* The input
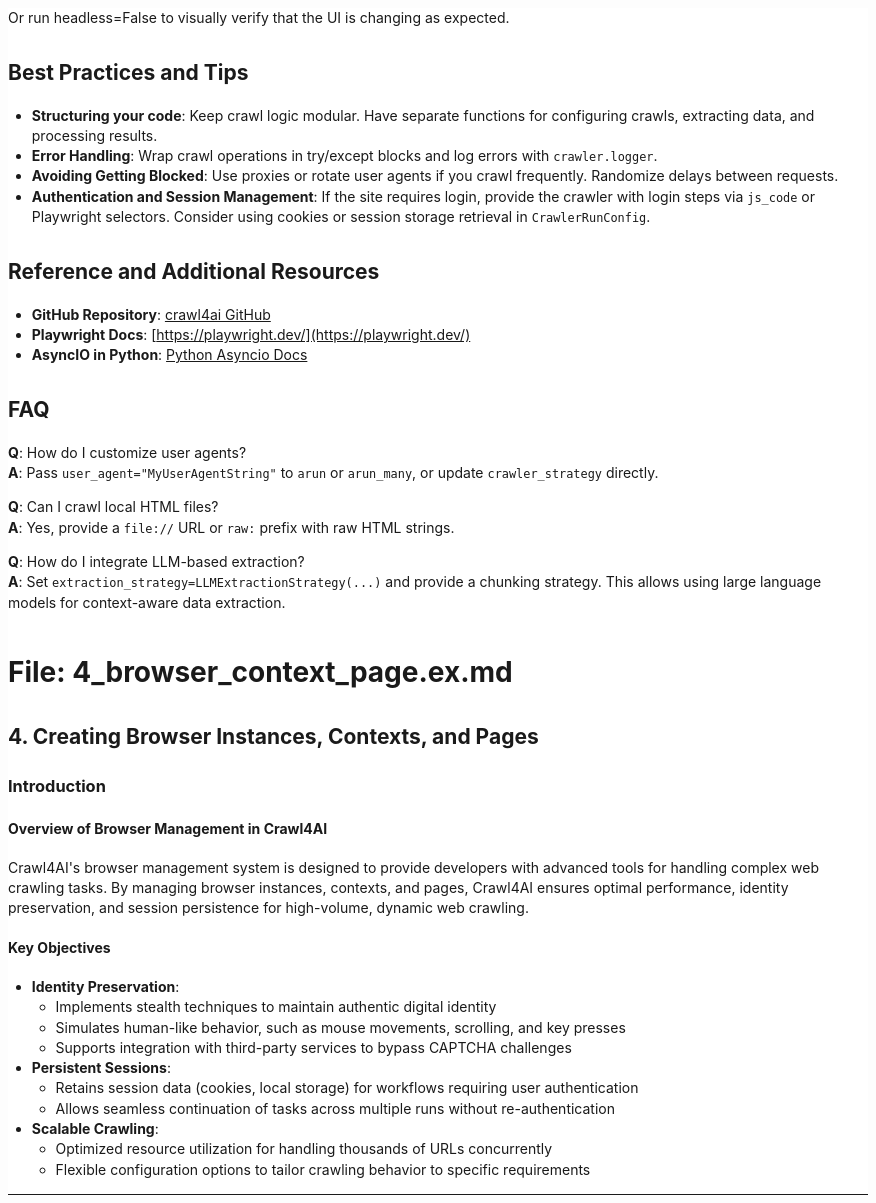 Or run headless=False to visually verify that the UI is changing as expected.

## Best Practices and Tips

- **Structuring your code**: Keep crawl logic modular. Have separate functions for configuring crawls, extracting data, and processing results.
- **Error Handling**: Wrap crawl operations in try/except blocks and log errors with `crawler.logger`.
- **Avoiding Getting Blocked**: Use proxies or rotate user agents if you crawl frequently. Randomize delays between requests.
- **Authentication and Session Management**: If the site requires login, provide the crawler with login steps via `js_code` or Playwright selectors. Consider using cookies or session storage retrieval in `CrawlerRunConfig`.

## Reference and Additional Resources

- **GitHub Repository**: [crawl4ai GitHub](https://github.com/yourusername/crawl4ai)
- **Playwright Docs**: [https://playwright.dev/](https://playwright.dev/)
- **AsyncIO in Python**: [Python Asyncio Docs](https://docs.python.org/3/library/asyncio.html)

## FAQ

**Q**: How do I customize user agents?  
**A**: Pass `user_agent="MyUserAgentString"` to `arun` or `arun_many`, or update `crawler_strategy` directly.

**Q**: Can I crawl local HTML files?  
**A**: Yes, provide a `file://` URL or `raw:` prefix with raw HTML strings.

**Q**: How do I integrate LLM-based extraction?  
**A**: Set `extraction_strategy=LLMExtractionStrategy(...)` and provide a chunking strategy. This allows using large language models for context-aware data extraction.

File: 4_browser_context_page.ex.md
================================================================================
## 4. Creating Browser Instances, Contexts, and Pages

###  Introduction

#### Overview of Browser Management in Crawl4AI
Crawl4AI's browser management system is designed to provide developers with advanced tools for handling complex web crawling tasks. By managing browser instances, contexts, and pages, Crawl4AI ensures optimal performance, identity preservation, and session persistence for high-volume, dynamic web crawling.

#### Key Objectives
- **Identity Preservation**:
  - Implements stealth techniques to maintain authentic digital identity
  - Simulates human-like behavior, such as mouse movements, scrolling, and key presses
  - Supports integration with third-party services to bypass CAPTCHA challenges
- **Persistent Sessions**:
  - Retains session data (cookies, local storage) for workflows requiring user authentication
  - Allows seamless continuation of tasks across multiple runs without re-authentication
- **Scalable Crawling**:
  - Optimized resource utilization for handling thousands of URLs concurrently
  - Flexible configuration options to tailor crawling behavior to specific requirements

---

* Required work
Return the records above line for line without altering a character, leaving out the pictures.

* Problem solution
 Or run headless=False to visually verify that the UI is changing as expected.

## Best Practices and Tips

- **Structuring your code**: Keep crawl logic modular. Have separate functions for configuring crawls, extracting data, and processing results.
- **Error Handling**: Wrap crawl operations in try/except blocks and log errors with `crawler.logger`.
- **Avoiding Getting Blocked**: Use proxies or rotate user agents if you crawl frequently. Randomize delays between requests.
- **Authentication and Session Management**: If the site requires login, provide the crawler with login steps via `js_code` or Playwright selectors. Consider using cookies or session storage retrieval in `CrawlerRunConfig`.

## Reference and Additional Resources

- **GitHub Repository**: [crawl4ai GitHub](https://github.com/yourusername/crawl4ai)
- **Playwright Docs**: [https://playwright.dev/](https://playwright.dev/)
- **AsyncIO in Python**: [Python Asyncio Docs](https://docs.python.org/3/library/asyncio.html)

## FAQ

**Q**: How do I customize user agents?  
**A**: Pass `user_agent="MyUserAgentString"` to `arun` or `arun_many`, or update `crawler_strategy` directly.

**Q**: Can I crawl local HTML files?  
**A**: Yes, provide a `file://` URL or `raw:` prefix with raw HTML strings.

**Q**: How do I integrate LLM-based extraction?  
**A**: Set `extraction_strategy=LLMExtractionStrategy(...)` and provide a chunking strategy. This allows using large language models for context-aware data extraction.

File: 4_browser_context_page.ex.md
================================================================================
## 4. Creating Browser Instances, Contexts, and Pages

###  Introduction

#### Overview of Browser Management in Crawl4AI
Crawl4AI's browser management system is designed to provide developers with advanced tools for handling complex web crawling tasks. By managing browser instances, contexts, and pages, Crawl4AI ensures optimal performance, identity preservation, and session persistence for high-volume, dynamic web crawling.

#### Key Objectives
- **Identity Preservation**:
  - Implements stealth techniques to maintain authentic digital identity
  - Simulates human-like behavior, such as mouse movements, scrolling, and key presses
  - Supports integration with third-party services to bypass CAPTCHA challenges
- **Persistent Sessions**:
  - Retains session data (cookies, local storage) for workflows requiring user authentication
  - Allows seamless continuation of tasks across multiple runs without re-authentication
- **Scalable Crawling**:
  - Optimized resource utilization for handling thousands of URLs concurrently
  - Flexible configuration options to tailor crawling behavior to specific requirements

---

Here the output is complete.